A CIA officer was quoted as saying, ‘We don’t have direct information that Putin wanted to get Trump elected.’
A declassified House Intelligence Committee report dated Sept. 18, 2020, found that several intelligence reports that suggested Russian President Vladimir Putin aspired to help then-presidential candidate Donald Trump in the months leading up to the 2016 presidential election were “substandard.”
Specifically, three reports published internally by the CIA after the election contained information that was potentially biased, implausible, unclear, or of uncertain origin, the House Intelligence Committee said in the report that was released by Director of National Intelligence Tulsi Gabbard on Wednesday.
“One scant, unclear, and unverifiable fragment of a sentence from one of the substandard reports constitutes the only classified information to suggest Putin ‘aspired’ to help Trump win,” the panel stated.

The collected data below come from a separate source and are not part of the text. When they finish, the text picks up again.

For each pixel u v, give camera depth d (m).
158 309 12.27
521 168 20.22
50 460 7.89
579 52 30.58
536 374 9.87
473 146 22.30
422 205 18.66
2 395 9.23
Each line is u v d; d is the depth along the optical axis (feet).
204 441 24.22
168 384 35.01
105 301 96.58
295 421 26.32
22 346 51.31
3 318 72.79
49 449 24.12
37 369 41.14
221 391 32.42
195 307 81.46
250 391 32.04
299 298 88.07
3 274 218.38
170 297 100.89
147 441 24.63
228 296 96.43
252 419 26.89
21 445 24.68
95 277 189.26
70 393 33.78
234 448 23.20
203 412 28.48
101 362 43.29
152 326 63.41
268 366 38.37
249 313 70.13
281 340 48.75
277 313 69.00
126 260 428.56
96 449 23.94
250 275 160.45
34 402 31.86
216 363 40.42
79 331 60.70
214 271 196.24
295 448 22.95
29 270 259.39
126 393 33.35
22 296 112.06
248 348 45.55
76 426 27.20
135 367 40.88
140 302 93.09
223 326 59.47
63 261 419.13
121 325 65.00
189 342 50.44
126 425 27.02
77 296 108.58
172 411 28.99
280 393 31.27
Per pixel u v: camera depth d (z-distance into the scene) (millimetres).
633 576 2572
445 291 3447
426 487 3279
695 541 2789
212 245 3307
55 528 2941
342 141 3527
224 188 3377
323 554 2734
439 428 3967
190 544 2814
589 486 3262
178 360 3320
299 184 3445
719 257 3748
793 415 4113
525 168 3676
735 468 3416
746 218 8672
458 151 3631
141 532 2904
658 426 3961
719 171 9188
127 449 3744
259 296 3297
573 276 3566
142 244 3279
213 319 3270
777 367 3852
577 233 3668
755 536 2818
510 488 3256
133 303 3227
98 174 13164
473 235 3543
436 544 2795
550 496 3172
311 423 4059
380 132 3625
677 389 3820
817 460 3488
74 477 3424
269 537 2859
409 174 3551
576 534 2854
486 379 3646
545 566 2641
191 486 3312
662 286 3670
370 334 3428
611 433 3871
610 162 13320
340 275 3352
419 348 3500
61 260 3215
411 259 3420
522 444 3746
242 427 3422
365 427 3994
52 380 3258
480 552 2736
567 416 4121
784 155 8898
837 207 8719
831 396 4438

The reports were used as foundational sources for an intelligence community assessment made public in January 2017.
The intelligence community “ignored or selectively quoted reliable intelligence reports that challenged—and in some cases undermined—judgments that Putin sought to elect Trump” and failed to consider plausible alternative explanations, the House report stated.
Trump defeated former Secretary of State Hillary Clinton in the 2016 election.
Gabbard declassified the House report and published it online.
In the intelligence community document released in 2017, the FBI, CIA, and National Security Agency stated that Putin and the Russian government “aspired to help President-elect Trump’s election chances when possible by discrediting Secretary Clinton and publicly contrasting her unfavorably to him.”
The CIA and FBI were described as having high confidence in the judgment, while the security agency had moderate confidence.
The House Intelligence Committee examined the agencies’ sources and determined that the conclusion that Russia backed Trump did not meet the standards of proper tradecraft, according to the declassified report.
The conclusion that Putin tried to help Trump win rested on a questionable interpretation of an unclear fragment of a sentence that referenced how Putin allegedly chose to leak Democratic National Committee (DNC) emails that officials say Russia stole in a hack, according to the report.
“Putin had made this decision [to leak DNC emails] after he had come to believe that the Democratic nominee had better odds of winning the U.S. presidential election, and that [Trump], whose victory Putin was counting on, most likely would not be able to pull off a convincing victory,” the source sentence stated, according to the committee.